This is an exercise from "Abstract Algebra" by P.A.Grillet (p.12, ex.2).
Let $S$ be a semigroup (that is, a set with an associative binary operation) in which there is a left identity element ($\exists e \in S: \forall x \in S \ \ ex = x$) relative to each every element of $S$ has a left inverse ($\forall x \in S \ \ \exists y \in S$ such that $yx = e$). Prove that $S$ is group.
The following proof, interestingly enough, essentially comes from Section 1.1 of EBBINGHAUS-FLUM-THOMAS Mathematical Logic:
First, fix a left identity $e$ (which is not unique, in principle).
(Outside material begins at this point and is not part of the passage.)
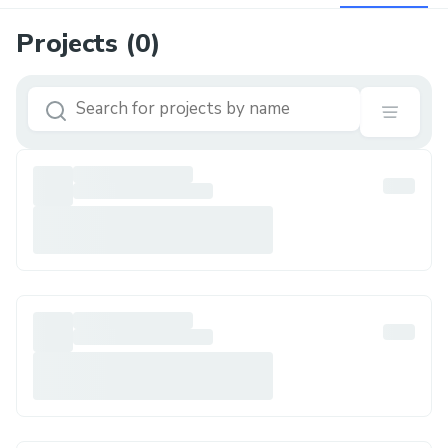
Projects (
0
)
Let's show that for each $x\in S$ there exists $y\in S$ with $xy=e$. More precisely, any left inverse of $x$ is a right inverse of $x$.
Given $x$, choose $y$ for which $yx=e$, and then choose $z$ for which $zy=e$. Then \begin{align*} xy=e(xy)=(zy)(xy)=z((yx)y)=z(ey)=zy=e \end{align*}
Now let's show that the left unit $e$ is also a right unit, and we are done (this is not in the book cited above): Given $x\in S$, choose $y$ for which $yx=xy=e$, so $$xe=x(yx)=(xy)x=ex=x$$
So $S$ has a bilateral unit, and each element of $S$ has a bilateral inverse (with respect to this unit, which is unique, etc...), so $S$ is a group.